Collection managers working with global resources face a number of complex situations. They have to balance their libraries’ move
towards heavier reliance on electronic sources with the reality that many resources in their world areas only exist in print. They need
to stay informed about new trends in electronic publishing in their respective world areas, while keeping track of developments in
the print world. They must have strong subject backgrounds in their disciplines and be conversant in current technology trends. Also,
the discourse has shifted recently towards a larger view of “collections as service.” Collections are no longer regarded as an end in
themselves, but rather as a way to provide better service to library users. In this context, there is a growing awareness among library
administrators and librarians that collecting global resources needs to be combined with intense liaison and outreach activities that
will help users access the resources.
In response to the complex framework and context for collecting global resources, research libraries are in the process of
implementing new models and frameworks that will have an impact on collections of global resources for the foreseeable future.
The purpose of this survey is to identify trends, practices, and challenges in collecting global resources in ARL member libraries at a
time of political and economic change and of signiﬁcant changes in scholarly communication and collection management strategies.

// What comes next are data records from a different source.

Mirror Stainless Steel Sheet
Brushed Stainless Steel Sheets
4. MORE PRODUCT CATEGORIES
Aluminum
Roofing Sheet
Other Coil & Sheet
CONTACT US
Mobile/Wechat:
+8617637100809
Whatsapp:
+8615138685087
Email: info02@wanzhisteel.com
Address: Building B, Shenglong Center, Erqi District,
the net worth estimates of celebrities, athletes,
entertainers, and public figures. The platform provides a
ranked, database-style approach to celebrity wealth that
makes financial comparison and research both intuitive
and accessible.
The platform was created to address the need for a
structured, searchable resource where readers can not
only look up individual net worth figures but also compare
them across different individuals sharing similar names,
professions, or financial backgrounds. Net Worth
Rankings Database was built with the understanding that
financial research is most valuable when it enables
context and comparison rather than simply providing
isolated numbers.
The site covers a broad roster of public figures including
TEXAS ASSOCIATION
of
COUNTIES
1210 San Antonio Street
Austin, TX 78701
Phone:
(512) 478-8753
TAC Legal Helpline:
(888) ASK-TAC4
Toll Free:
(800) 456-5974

It explores collection focus and expenditure trends; staff organization; selection, acquisition, preservation, and discovery strategies;
public service and outreach activities; and measures taken to overcome challenges.

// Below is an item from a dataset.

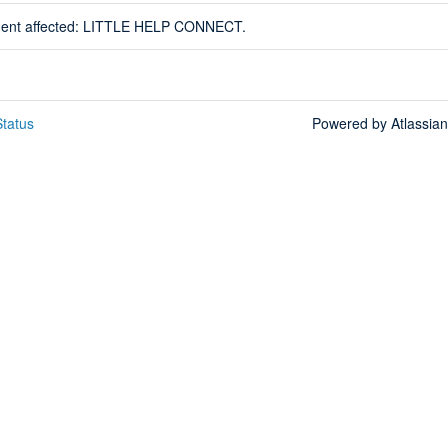
ident affected: LITTLE HELP CONNECT.
tatus
Powered by Atlassia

For this survey, global resources are deﬁned as print and electronic library materials that are published outside the United States and
Canada in any language on any topic. This may include but is not limited to traditional area studies materials, and it is not limited
to resources typically associated with the ﬁeld of Global Studies. Global resources librarians are deﬁned as librarians working with
global resources as described in this survey.